Restoring Lives, Finding New Directions
All too often, when a stroke survivor leaves the hospital, there is nothing to help with a myriad of things confronting them. Once you leave the hospital, all support and necessary resources seem to evaporate. Like me, one may ask, “What’s Next?” Stroke Survivors CAN! aims to change all of that!
Stroke Survivors Can! has entered an exciting new phase, and we are now positioned to extend our resources, experience, and connections to others in the community who have been affected by a stroke and provide them with the tools needed to restart their lives, and navigate new challenges with support and purpose.
Already, Stroke Survivors CAN! is home to a free aphasia stroke survivors support group, and plans are underway for a free communication partner/significant other stroke survivors support group starting in June 2022. These are in-person and online, giving locally, nationally, and internationally! They also have speaking engagements and life coaching.
I am asking for your support with a donation to Stroke Survivor’s Can! through the Idaho Gives Organization. We are hoping to raise $30,000, and with those funds, we will be able to:
Add to our current content of information and resources
Provide additional support to navigate systems for basic needs
Update our website to provide information on the latest innovations in treatments, resources, and provide timely communication with those seeking assistance
Provide Life Coaching
Part-time staff to help us accomplish our goals
With your contribution Stroke Survivors Can!
More about our Executive Director, Kevin Rhinehart
I was a busy psychotherapist in Boise, Idaho, played the electric bass, and enjoyed my family and friends. My son asked me if I wanted to work out, something that I rarely did, with a friend in my family room. And then it happened. It was the evening of January 24, 2012. About halfway through, I was overcome by a sudden tiredness. I wanted to sleep, right then and there. I struggled to sit up, unaware that I had an ischemic stroke. The signs were there. I could not control half my face, the right side of my body would not work, and I could not speak. The ambulance was there in minutes, and I was rushed to the hospital.

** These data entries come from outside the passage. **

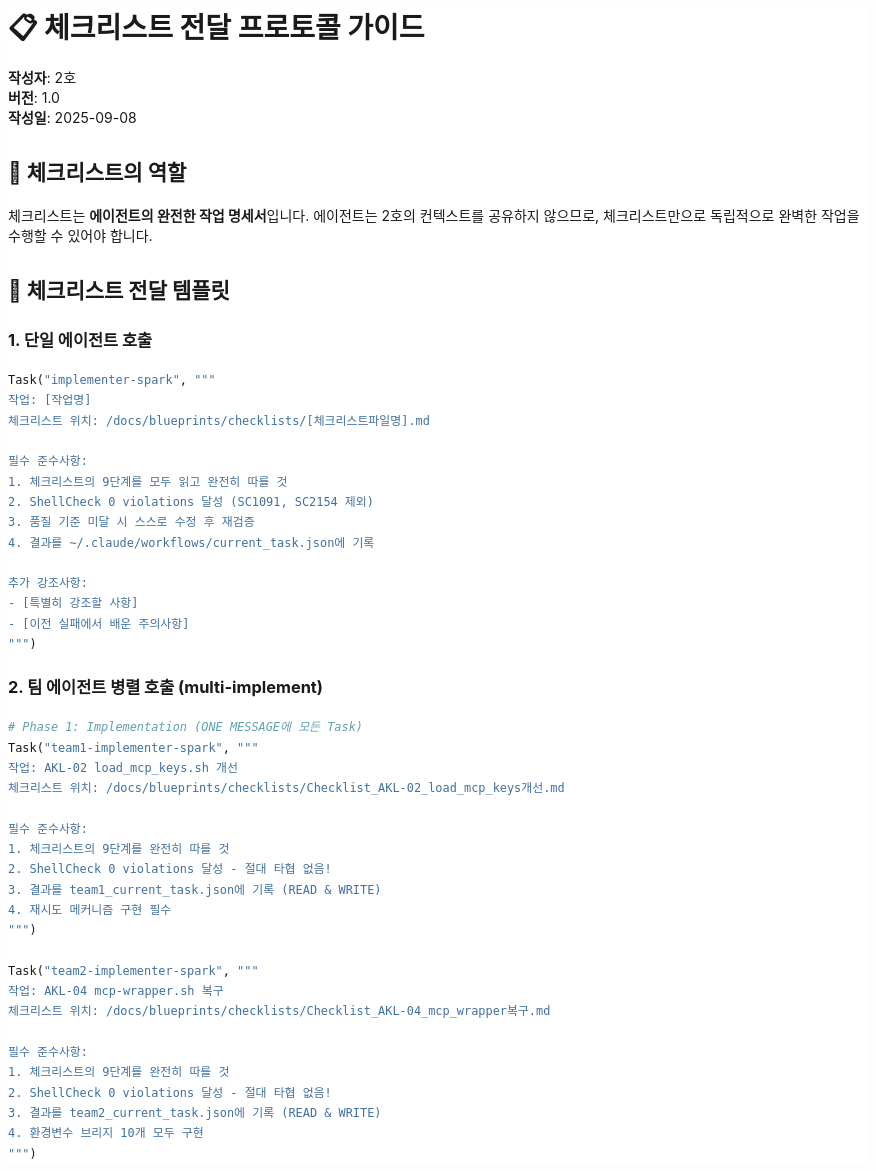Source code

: # 📋 체크리스트 전달 프로토콜 가이드

**작성자**: 2호  
**버전**: 1.0  
**작성일**: 2025-09-08

## 🎯 체크리스트의 역할

체크리스트는 **에이전트의 완전한 작업 명세서**입니다. 에이전트는 2호의 컨텍스트를 공유하지 않으므로, 체크리스트만으로 독립적으로 완벽한 작업을 수행할 수 있어야 합니다.

## 📝 체크리스트 전달 템플릿

### 1. 단일 에이전트 호출

```python
Task("implementer-spark", """
작업: [작업명]
체크리스트 위치: /docs/blueprints/checklists/[체크리스트파일명].md

필수 준수사항:
1. 체크리스트의 9단계를 모두 읽고 완전히 따를 것
2. ShellCheck 0 violations 달성 (SC1091, SC2154 제외)
3. 품질 기준 미달 시 스스로 수정 후 재검증
4. 결과를 ~/.claude/workflows/current_task.json에 기록

추가 강조사항:
- [특별히 강조할 사항]
- [이전 실패에서 배운 주의사항]
""")
```

### 2. 팀 에이전트 병렬 호출 (multi-implement)

```python
# Phase 1: Implementation (ONE MESSAGE에 모든 Task)
Task("team1-implementer-spark", """
작업: AKL-02 load_mcp_keys.sh 개선
체크리스트 위치: /docs/blueprints/checklists/Checklist_AKL-02_load_mcp_keys개선.md

필수 준수사항:
1. 체크리스트의 9단계를 완전히 따를 것
2. ShellCheck 0 violations 달성 - 절대 타협 없음!
3. 결과를 team1_current_task.json에 기록 (READ & WRITE)
4. 재시도 메커니즘 구현 필수
""")

Task("team2-implementer-spark", """
작업: AKL-04 mcp-wrapper.sh 복구  
체크리스트 위치: /docs/blueprints/checklists/Checklist_AKL-04_mcp_wrapper복구.md

필수 준수사항:
1. 체크리스트의 9단계를 완전히 따를 것
2. ShellCheck 0 violations 달성 - 절대 타협 없음!
3. 결과를 team2_current_task.json에 기록 (READ & WRITE)
4. 환경변수 브리지 10개 모두 구현
""")
```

I remember I was going in and out of consciousness and feeling nothing except a little curiosity of why I could not speak. Apparently, my “elevator was not going to the top floor,” so to speak. I could not speak or walk, swallowing was a challenge, I could not tell what the letters were on the keyboard, and I was restricted to a wheelchair.
I thought my life was over. In fact, life as I knew it was over. I had to relearn all the basic functions of life, like walking, speaking, and typing through therapy at the rehab hospital. And I threw myself into getting better, even after getting out of the hospital.
Along with some encouragement from Idaho State University, along with some other stroke survivors, I cofounded the aphasia stroke support group. And then I moved to Kona, Hawaii when my wife accepted a job there. In October 2015, I volunteered at a run station during the Ironman World Championship. I was not interested in triathlons, but it was something to do. By the end of it, I thought I could do something like that. Weird. Mind you, I was pretty nonathletic since my forties, and I detested running. But could I do something like that to prove to myself and other stroke survivors that life was not over?
I accepted the challenge of relearning how to swim, learning to ride a triathlon bike, and running in spite of my physical disabilities, all the while saying to myself, stroke survivors can. Finally, in October 2016, after completing an intensive training program, I crossed the finish line to hear “You are an Ironman” at the Ironman World Championship.
Fast forward to today, I founded Stroke Survivors CAN!, a nonprofit to help stroke survivors begin to live again. The slogan says it all: Restoring Lives, Setting New Directions.